La que usaba diariamente ese hombre que fue muy feliz.
La usaba todos los días, la lavaba al anochecer, la ponía a secar, y por la mañana la planchaba y la volvía a usar.
La tela era de un origen desconocido.
Los colores nunca perdían sus tonos apastelados.
Y él mismo decía que lo ayudaba en todo, que le daba primero comodidad y luego, mientras resolvía los problemas del día, con sus dedos tocaba alguna parte de la prenda lo que le daba sosiego y esto le provocaba bienestar para decidir bien.
Un día, a uno de sus seres queridos le confíó el secreto.
Y le dijo:
“Desde muy joven empecé, con mi prudencia y lo que yo consideraba como sensatez, a tejer mi propia camisa.
No la quise que fuera de tela que encogiera y me causara incomodidad, sino que fuera un tanto holgada y por ende cómoda.
La fui elaborando con mucha paciencia y con mucho cariño.
Es ella la que me hace ver bien, aunque haya pasado el tiempo, y sintiéndola me considero no sólo protegido sino capaz de emprender las más diversas empresas.
Me han querido lastimar los celos y las envidias de otros, pero la camisa me protege.
Me ha querido golpear la vida misma con sus avatares.

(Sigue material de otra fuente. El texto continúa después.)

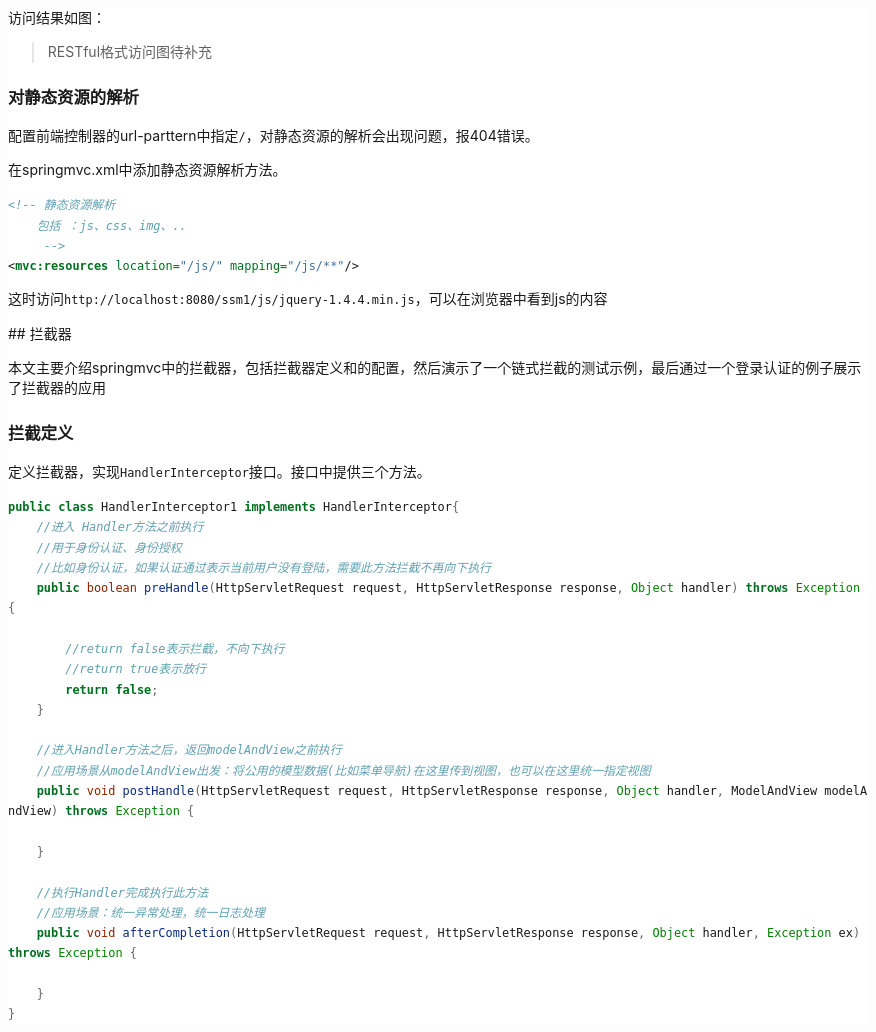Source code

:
 ```xml
```


访问结果如图：

> RESTful格式访问图待补充


### 对静态资源的解析

配置前端控制器的url-parttern中指定`/`，对静态资源的解析会出现问题，报404错误。


在springmvc.xml中添加静态资源解析方法。

```xml
<!-- 静态资源解析
    包括 ：js、css、img、..
     -->
<mvc:resources location="/js/" mapping="/js/**"/>
```

这时访问`http://localhost:8080/ssm1/js/jquery-1.4.4.min.js`，可以在浏览器中看到js的内容

﻿## 拦截器


本文主要介绍springmvc中的拦截器，包括拦截器定义和的配置，然后演示了一个链式拦截的测试示例，最后通过一个登录认证的例子展示了拦截器的应用


### 拦截定义

定义拦截器，实现`HandlerInterceptor`接口。接口中提供三个方法。


```java
public class HandlerInterceptor1 implements HandlerInterceptor{
    //进入 Handler方法之前执行
    //用于身份认证、身份授权
    //比如身份认证，如果认证通过表示当前用户没有登陆，需要此方法拦截不再向下执行
    public boolean preHandle(HttpServletRequest request, HttpServletResponse response, Object handler) throws Exception {

        //return false表示拦截，不向下执行
        //return true表示放行
        return false;
    }

    //进入Handler方法之后，返回modelAndView之前执行
    //应用场景从modelAndView出发：将公用的模型数据(比如菜单导航)在这里传到视图，也可以在这里统一指定视图
    public void postHandle(HttpServletRequest request, HttpServletResponse response, Object handler, ModelAndView modelAndView) throws Exception {

    }

    //执行Handler完成执行此方法
    //应用场景：统一异常处理，统一日志处理
    public void afterCompletion(HttpServletRequest request, HttpServletResponse response, Object handler, Exception ex) throws Exception {

    }
}
```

Por eso, hoy que eres joven, que tienes un mundo por delante, empieza a confeccionar tu propia camisa, y si haces un buen trabajo te durará toda la vida y mucho te servirá y te ayudará.
Hoy que eres estudiante no pierdas el tiempo.
Mañana que seas profesionista que tu inteligencia te ayude a tener capacidad de resolver bien todo.
Se justo con los demás, prudente en tus actos, honesto contigo mismo y con los demás.
La camisa se irá bordando sola, sin tú notarlo...Y te acompañará mientras vivas.
Y dicho lo anterior, el hombre de la camisa feliz juntó sus manos, entrelazó sus dedos y se puso a mover suavemente su silla mecedora, mientras en su rostro se reflejaba la paz y el sosiego.